Material shown Block Start

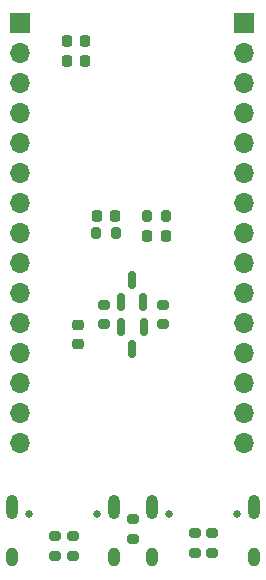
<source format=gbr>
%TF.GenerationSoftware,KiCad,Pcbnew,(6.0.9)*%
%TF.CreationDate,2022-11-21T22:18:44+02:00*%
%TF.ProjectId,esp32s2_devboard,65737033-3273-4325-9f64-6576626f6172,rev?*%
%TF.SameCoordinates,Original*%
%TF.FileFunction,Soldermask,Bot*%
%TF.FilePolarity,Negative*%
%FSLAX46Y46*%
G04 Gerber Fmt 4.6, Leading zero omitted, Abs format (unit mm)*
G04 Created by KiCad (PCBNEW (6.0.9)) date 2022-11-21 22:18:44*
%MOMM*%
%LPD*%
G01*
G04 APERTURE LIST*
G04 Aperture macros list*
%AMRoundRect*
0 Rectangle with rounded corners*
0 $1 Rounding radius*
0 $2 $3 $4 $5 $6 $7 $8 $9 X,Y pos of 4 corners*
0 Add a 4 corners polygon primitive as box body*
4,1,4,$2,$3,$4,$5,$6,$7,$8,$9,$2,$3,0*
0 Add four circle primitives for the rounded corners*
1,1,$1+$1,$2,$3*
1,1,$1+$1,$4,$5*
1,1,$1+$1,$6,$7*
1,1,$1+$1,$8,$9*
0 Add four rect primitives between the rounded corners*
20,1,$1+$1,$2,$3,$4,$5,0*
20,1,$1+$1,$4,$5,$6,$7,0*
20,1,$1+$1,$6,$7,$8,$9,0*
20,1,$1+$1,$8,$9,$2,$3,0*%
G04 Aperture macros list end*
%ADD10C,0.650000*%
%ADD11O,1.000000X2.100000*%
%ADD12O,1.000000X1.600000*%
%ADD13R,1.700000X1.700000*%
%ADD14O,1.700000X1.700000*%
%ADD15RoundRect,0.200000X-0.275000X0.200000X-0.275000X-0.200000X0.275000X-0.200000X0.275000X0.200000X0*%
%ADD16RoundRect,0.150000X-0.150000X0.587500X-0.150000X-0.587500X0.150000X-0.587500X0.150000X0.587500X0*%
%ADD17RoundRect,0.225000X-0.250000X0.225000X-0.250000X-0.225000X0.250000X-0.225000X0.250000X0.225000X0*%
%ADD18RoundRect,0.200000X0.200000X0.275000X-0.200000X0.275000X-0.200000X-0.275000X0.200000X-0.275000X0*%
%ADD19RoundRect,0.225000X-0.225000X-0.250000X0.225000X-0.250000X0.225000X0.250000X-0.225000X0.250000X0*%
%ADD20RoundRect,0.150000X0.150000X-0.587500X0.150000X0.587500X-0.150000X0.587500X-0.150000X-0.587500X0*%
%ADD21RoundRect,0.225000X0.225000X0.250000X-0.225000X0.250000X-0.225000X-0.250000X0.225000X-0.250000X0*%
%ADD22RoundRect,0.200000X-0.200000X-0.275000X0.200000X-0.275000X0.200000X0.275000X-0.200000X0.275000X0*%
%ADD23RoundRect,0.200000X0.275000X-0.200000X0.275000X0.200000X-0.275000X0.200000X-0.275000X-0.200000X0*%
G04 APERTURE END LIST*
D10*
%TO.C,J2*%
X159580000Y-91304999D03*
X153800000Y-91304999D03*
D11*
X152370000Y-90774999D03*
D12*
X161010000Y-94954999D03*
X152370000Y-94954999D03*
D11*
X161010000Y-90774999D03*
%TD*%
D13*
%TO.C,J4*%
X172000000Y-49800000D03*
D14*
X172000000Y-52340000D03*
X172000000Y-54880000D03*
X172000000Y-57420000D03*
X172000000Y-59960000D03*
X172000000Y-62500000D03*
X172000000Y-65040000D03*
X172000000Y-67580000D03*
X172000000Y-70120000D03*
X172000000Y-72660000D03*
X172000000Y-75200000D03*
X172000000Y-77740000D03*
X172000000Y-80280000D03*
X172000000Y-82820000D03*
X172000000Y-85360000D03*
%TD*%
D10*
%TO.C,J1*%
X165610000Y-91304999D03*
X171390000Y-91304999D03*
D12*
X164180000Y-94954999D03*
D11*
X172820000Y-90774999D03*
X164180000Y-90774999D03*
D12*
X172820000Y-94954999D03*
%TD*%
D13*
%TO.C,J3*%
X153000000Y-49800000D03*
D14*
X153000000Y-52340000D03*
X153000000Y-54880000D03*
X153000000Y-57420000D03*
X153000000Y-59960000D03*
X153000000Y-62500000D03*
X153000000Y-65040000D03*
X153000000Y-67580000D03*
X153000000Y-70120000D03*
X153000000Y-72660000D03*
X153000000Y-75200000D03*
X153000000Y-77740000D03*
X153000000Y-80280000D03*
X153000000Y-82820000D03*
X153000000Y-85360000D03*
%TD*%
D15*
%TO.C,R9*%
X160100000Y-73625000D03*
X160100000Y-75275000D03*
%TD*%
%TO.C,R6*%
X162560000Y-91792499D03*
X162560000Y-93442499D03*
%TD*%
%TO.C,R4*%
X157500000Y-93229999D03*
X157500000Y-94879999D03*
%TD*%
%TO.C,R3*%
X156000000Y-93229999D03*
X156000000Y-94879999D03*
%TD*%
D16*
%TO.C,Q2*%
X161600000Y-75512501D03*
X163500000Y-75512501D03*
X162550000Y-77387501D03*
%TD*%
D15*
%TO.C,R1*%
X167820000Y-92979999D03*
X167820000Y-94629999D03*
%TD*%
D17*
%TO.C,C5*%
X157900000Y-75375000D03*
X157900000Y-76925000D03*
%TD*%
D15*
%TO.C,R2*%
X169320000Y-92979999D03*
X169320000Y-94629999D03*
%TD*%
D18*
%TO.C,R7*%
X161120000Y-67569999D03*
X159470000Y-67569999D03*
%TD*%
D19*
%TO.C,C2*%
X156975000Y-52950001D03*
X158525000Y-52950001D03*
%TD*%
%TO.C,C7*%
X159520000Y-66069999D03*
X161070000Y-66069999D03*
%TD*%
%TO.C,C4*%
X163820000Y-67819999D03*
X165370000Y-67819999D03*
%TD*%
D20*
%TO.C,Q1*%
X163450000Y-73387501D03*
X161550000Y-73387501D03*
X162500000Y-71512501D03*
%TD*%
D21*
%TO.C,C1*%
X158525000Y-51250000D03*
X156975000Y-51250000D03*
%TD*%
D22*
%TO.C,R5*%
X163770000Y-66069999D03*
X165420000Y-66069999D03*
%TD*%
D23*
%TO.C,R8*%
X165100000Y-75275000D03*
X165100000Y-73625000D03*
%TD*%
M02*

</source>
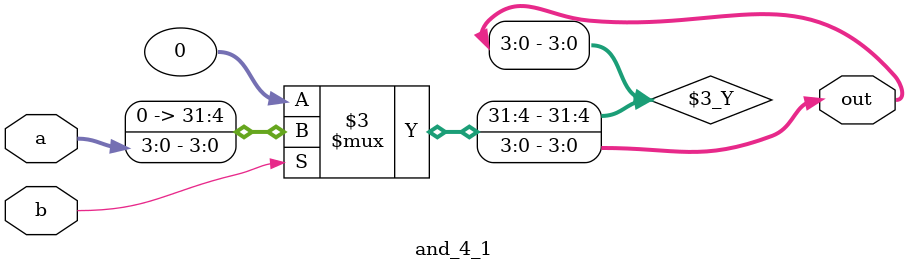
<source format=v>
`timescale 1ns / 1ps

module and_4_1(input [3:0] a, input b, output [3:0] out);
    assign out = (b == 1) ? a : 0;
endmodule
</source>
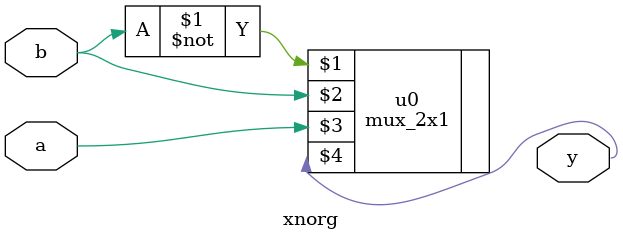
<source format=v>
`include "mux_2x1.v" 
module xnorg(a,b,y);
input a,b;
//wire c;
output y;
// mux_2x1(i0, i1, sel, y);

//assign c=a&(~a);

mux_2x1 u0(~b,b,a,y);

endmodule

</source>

Material shown Block End

* Task: Where an entry includes an image, skip the image and return everything else exactly.

* Response area:
<source format=gbr>
%TF.GenerationSoftware,KiCad,Pcbnew,(6.0.9)*%
%TF.CreationDate,2022-11-21T22:18:44+02:00*%
%TF.ProjectId,esp32s2_devboard,65737033-3273-4325-9f64-6576626f6172,rev?*%
%TF.SameCoordinates,Original*%
%TF.FileFunction,Soldermask,Bot*%
%TF.FilePolarity,Negative*%
%FSLAX46Y46*%
G04 Gerber Fmt 4.6, Leading zero omitted, Abs format (unit mm)*
G04 Created by KiCad (PCBNEW (6.0.9)) date 2022-11-21 22:18:44*
%MOMM*%
%LPD*%
G01*
G04 APERTURE LIST*
G04 Aperture macros list*
%AMRoundRect*
0 Rectangle with rounded corners*
0 $1 Rounding radius*
0 $2 $3 $4 $5 $6 $7 $8 $9 X,Y pos of 4 corners*
0 Add a 4 corners polygon primitive as box body*
4,1,4,$2,$3,$4,$5,$6,$7,$8,$9,$2,$3,0*
0 Add four circle primitives for the rounded corners*
1,1,$1+$1,$2,$3*
1,1,$1+$1,$4,$5*
1,1,$1+$1,$6,$7*
1,1,$1+$1,$8,$9*
0 Add four rect primitives between the rounded corners*
20,1,$1+$1,$2,$3,$4,$5,0*
20,1,$1+$1,$4,$5,$6,$7,0*
20,1,$1+$1,$6,$7,$8,$9,0*
20,1,$1+$1,$8,$9,$2,$3,0*%
G04 Aperture macros list end*
%ADD10C,0.650000*%
%ADD11O,1.000000X2.100000*%
%ADD12O,1.000000X1.600000*%
%ADD13R,1.700000X1.700000*%
%ADD14O,1.700000X1.700000*%
%ADD15RoundRect,0.200000X-0.275000X0.200000X-0.275000X-0.200000X0.275000X-0.200000X0.275000X0.200000X0*%
%ADD16RoundRect,0.150000X-0.150000X0.587500X-0.150000X-0.587500X0.150000X-0.587500X0.150000X0.587500X0*%
%ADD17RoundRect,0.225000X-0.250000X0.225000X-0.250000X-0.225000X0.250000X-0.225000X0.250000X0.225000X0*%
%ADD18RoundRect,0.200000X0.200000X0.275000X-0.200000X0.275000X-0.200000X-0.275000X0.200000X-0.275000X0*%
%ADD19RoundRect,0.225000X-0.225000X-0.250000X0.225000X-0.250000X0.225000X0.250000X-0.225000X0.250000X0*%
%ADD20RoundRect,0.150000X0.150000X-0.587500X0.150000X0.587500X-0.150000X0.587500X-0.150000X-0.587500X0*%
%ADD21RoundRect,0.225000X0.225000X0.250000X-0.225000X0.250000X-0.225000X-0.250000X0.225000X-0.250000X0*%
%ADD22RoundRect,0.200000X-0.200000X-0.275000X0.200000X-0.275000X0.200000X0.275000X-0.200000X0.275000X0*%
%ADD23RoundRect,0.200000X0.275000X-0.200000X0.275000X0.200000X-0.275000X0.200000X-0.275000X-0.200000X0*%
G04 APERTURE END LIST*
D10*
%TO.C,J2*%
X159580000Y-91304999D03*
X153800000Y-91304999D03*
D11*
X152370000Y-90774999D03*
D12*
X161010000Y-94954999D03*
X152370000Y-94954999D03*
D11*
X161010000Y-90774999D03*
%TD*%
D13*
%TO.C,J4*%
X172000000Y-49800000D03*
D14*
X172000000Y-52340000D03*
X172000000Y-54880000D03*
X172000000Y-57420000D03*
X172000000Y-59960000D03*
X172000000Y-62500000D03*
X172000000Y-65040000D03*
X172000000Y-67580000D03*
X172000000Y-70120000D03*
X172000000Y-72660000D03*
X172000000Y-75200000D03*
X172000000Y-77740000D03*
X172000000Y-80280000D03*
X172000000Y-82820000D03*
X172000000Y-85360000D03*
%TD*%
D10*
%TO.C,J1*%
X165610000Y-91304999D03*
X171390000Y-91304999D03*
D12*
X164180000Y-94954999D03*
D11*
X172820000Y-90774999D03*
X164180000Y-90774999D03*
D12*
X172820000Y-94954999D03*
%TD*%
D13*
%TO.C,J3*%
X153000000Y-49800000D03*
D14*
X153000000Y-52340000D03*
X153000000Y-54880000D03*
X153000000Y-57420000D03*
X153000000Y-59960000D03*
X153000000Y-62500000D03*
X153000000Y-65040000D03*
X153000000Y-67580000D03*
X153000000Y-70120000D03*
X153000000Y-72660000D03*
X153000000Y-75200000D03*
X153000000Y-77740000D03*
X153000000Y-80280000D03*
X153000000Y-82820000D03*
X153000000Y-85360000D03*
%TD*%
D15*
%TO.C,R9*%
X160100000Y-73625000D03*
X160100000Y-75275000D03*
%TD*%
%TO.C,R6*%
X162560000Y-91792499D03*
X162560000Y-93442499D03*
%TD*%
%TO.C,R4*%
X157500000Y-93229999D03*
X157500000Y-94879999D03*
%TD*%
%TO.C,R3*%
X156000000Y-93229999D03*
X156000000Y-94879999D03*
%TD*%
D16*
%TO.C,Q2*%
X161600000Y-75512501D03*
X163500000Y-75512501D03*
X162550000Y-77387501D03*
%TD*%
D15*
%TO.C,R1*%
X167820000Y-92979999D03*
X167820000Y-94629999D03*
%TD*%
D17*
%TO.C,C5*%
X157900000Y-75375000D03*
X157900000Y-76925000D03*
%TD*%
D15*
%TO.C,R2*%
X169320000Y-92979999D03*
X169320000Y-94629999D03*
%TD*%
D18*
%TO.C,R7*%
X161120000Y-67569999D03*
X159470000Y-67569999D03*
%TD*%
D19*
%TO.C,C2*%
X156975000Y-52950001D03*
X158525000Y-52950001D03*
%TD*%
%TO.C,C7*%
X159520000Y-66069999D03*
X161070000Y-66069999D03*
%TD*%
%TO.C,C4*%
X163820000Y-67819999D03*
X165370000Y-67819999D03*
%TD*%
D20*
%TO.C,Q1*%
X163450000Y-73387501D03*
X161550000Y-73387501D03*
X162500000Y-71512501D03*
%TD*%
D21*
%TO.C,C1*%
X158525000Y-51250000D03*
X156975000Y-51250000D03*
%TD*%
D22*
%TO.C,R5*%
X163770000Y-66069999D03*
X165420000Y-66069999D03*
%TD*%
D23*
%TO.C,R8*%
X165100000Y-75275000D03*
X165100000Y-73625000D03*
%TD*%
M02*

</source>
<source format=v>
`timescale 1ns / 1ps

module and_4_1(input [3:0] a, input b, output [3:0] out);
    assign out = (b == 1) ? a : 0;
endmodule
</source>
<source format=v>
`include "mux_2x1.v" 
module xnorg(a,b,y);
input a,b;
//wire c;
output y;
// mux_2x1(i0, i1, sel, y);

//assign c=a&(~a);

mux_2x1 u0(~b,b,a,y);

endmodule

</source>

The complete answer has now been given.